SOURCE RECORDS -

- Opening Delimiter -

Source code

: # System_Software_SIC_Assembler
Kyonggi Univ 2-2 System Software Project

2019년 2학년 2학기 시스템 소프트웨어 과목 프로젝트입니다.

- Closing Delimiter -
- Opening Delimiter -

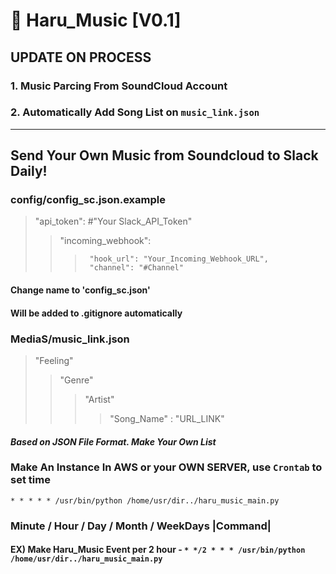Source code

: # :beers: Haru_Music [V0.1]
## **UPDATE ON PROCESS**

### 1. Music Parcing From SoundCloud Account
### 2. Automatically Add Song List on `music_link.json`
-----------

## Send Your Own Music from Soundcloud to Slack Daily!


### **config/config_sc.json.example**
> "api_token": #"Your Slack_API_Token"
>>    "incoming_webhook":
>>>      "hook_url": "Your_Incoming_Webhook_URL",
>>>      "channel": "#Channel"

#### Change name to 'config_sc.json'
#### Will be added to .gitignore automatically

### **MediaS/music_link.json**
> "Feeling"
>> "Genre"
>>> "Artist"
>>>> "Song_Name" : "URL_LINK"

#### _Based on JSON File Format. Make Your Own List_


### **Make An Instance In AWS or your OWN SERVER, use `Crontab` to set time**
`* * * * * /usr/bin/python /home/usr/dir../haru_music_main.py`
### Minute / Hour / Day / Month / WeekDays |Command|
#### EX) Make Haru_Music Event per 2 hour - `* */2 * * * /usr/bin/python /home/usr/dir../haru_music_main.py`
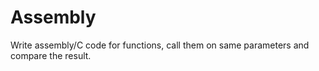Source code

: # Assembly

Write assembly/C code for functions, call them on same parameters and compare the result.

- Closing Delimiter -
- Opening Delimiter -

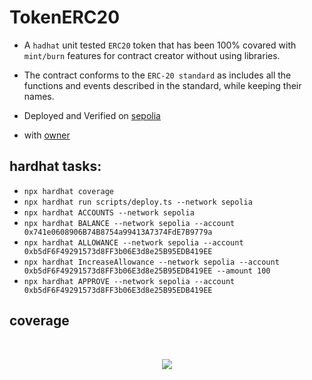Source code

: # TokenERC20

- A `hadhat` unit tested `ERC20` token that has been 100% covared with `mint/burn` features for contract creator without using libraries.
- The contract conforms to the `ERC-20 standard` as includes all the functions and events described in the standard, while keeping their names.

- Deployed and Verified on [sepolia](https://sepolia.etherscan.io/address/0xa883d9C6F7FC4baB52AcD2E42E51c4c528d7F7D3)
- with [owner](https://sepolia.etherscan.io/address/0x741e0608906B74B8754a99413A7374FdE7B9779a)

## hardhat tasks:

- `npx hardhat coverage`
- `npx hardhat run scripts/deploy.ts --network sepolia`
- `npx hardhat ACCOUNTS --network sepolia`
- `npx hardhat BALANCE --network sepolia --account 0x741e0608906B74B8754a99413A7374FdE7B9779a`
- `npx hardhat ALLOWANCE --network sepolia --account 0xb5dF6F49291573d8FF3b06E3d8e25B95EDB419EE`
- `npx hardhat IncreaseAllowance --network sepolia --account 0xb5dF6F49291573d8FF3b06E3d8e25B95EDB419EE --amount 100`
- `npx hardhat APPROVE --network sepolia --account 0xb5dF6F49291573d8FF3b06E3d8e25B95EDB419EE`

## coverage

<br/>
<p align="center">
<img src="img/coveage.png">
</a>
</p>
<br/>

- Closing Delimiter -

WHAT YOU ARE ASKED TO DO - Copy each line of the listing above that contains the word "Make".

SOLUTION TO THIS TASK -
#### _Based on JSON File Format. Make Your Own List_
### **Make An Instance In AWS or your OWN SERVER, use `Crontab` to set time**
#### EX) Make Haru_Music Event per 2 hour - `* */2 * * * /usr/bin/python /home/usr/dir../haru_music_main.py`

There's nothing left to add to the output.